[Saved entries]
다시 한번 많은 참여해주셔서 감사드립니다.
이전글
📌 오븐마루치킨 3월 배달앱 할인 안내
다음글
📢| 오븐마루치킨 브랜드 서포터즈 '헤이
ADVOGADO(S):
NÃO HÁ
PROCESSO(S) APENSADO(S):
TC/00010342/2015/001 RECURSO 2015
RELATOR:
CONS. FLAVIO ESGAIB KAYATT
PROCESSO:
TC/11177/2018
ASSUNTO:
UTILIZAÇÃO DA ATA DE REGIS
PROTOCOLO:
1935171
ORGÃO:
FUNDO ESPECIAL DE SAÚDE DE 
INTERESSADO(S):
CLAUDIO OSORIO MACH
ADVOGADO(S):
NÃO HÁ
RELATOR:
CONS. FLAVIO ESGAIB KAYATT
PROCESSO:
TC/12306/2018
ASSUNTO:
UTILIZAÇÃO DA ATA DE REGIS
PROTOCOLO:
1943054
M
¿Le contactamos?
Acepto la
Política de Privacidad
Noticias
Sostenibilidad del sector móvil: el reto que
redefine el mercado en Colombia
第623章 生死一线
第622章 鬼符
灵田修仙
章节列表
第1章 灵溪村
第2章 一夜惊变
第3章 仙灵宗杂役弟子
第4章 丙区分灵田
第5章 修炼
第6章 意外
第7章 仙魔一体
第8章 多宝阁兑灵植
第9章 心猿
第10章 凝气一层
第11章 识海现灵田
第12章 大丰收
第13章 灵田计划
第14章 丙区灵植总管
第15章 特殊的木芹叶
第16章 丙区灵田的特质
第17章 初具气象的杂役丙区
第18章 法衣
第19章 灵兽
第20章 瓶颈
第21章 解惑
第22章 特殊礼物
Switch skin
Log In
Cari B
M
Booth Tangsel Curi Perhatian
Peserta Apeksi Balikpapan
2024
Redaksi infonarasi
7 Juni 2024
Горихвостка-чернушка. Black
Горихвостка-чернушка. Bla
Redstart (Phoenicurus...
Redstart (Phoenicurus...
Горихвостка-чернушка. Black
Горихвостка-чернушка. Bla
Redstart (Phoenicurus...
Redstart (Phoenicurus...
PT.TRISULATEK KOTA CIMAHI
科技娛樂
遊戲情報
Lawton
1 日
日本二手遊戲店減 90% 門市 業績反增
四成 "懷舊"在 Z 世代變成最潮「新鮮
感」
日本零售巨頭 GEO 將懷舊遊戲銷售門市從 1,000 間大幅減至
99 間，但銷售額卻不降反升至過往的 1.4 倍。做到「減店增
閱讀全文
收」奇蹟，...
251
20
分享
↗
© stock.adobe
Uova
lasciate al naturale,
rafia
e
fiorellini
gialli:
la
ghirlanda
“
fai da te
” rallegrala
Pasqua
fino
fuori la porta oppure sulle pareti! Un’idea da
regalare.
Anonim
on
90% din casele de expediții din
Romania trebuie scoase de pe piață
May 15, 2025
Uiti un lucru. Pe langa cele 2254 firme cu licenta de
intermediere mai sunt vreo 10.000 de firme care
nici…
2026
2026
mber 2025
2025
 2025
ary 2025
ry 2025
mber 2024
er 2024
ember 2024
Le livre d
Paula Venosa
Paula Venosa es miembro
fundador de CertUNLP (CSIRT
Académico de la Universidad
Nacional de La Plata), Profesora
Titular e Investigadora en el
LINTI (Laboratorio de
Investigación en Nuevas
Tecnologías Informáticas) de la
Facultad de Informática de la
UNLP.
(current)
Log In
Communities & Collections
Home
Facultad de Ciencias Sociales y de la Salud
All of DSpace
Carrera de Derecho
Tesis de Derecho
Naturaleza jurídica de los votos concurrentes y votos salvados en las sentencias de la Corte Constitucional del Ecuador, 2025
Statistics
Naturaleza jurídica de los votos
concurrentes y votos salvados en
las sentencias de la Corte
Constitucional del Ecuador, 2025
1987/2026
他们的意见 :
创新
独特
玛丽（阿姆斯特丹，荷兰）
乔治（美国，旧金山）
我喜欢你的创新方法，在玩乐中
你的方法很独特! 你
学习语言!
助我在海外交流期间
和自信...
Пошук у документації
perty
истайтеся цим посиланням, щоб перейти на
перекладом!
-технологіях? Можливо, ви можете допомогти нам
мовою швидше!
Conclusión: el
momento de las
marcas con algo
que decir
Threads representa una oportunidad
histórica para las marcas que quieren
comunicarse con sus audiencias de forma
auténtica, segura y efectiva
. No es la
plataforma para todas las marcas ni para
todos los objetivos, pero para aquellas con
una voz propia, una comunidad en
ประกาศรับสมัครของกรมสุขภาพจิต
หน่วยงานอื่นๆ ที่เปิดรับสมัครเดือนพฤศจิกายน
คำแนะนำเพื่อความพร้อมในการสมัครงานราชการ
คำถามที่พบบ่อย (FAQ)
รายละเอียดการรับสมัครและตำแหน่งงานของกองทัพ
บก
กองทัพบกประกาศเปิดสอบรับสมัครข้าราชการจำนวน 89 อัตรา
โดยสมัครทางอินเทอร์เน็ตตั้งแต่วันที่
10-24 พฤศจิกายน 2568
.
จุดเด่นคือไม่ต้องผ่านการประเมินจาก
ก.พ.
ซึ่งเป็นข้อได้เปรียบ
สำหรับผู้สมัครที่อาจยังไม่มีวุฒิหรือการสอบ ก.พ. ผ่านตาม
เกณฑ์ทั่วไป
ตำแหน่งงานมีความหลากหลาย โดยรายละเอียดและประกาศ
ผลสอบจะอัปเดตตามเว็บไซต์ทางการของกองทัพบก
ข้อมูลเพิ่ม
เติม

Assignment — Only lines containing the string "Naturaleza" are needed. Pull each of them out of the records above.

Completed task —
Naturaleza jurídica de los votos concurrentes y votos salvados en las sentencias de la Corte Constitucional del Ecuador, 2025
Naturaleza jurídica de los votos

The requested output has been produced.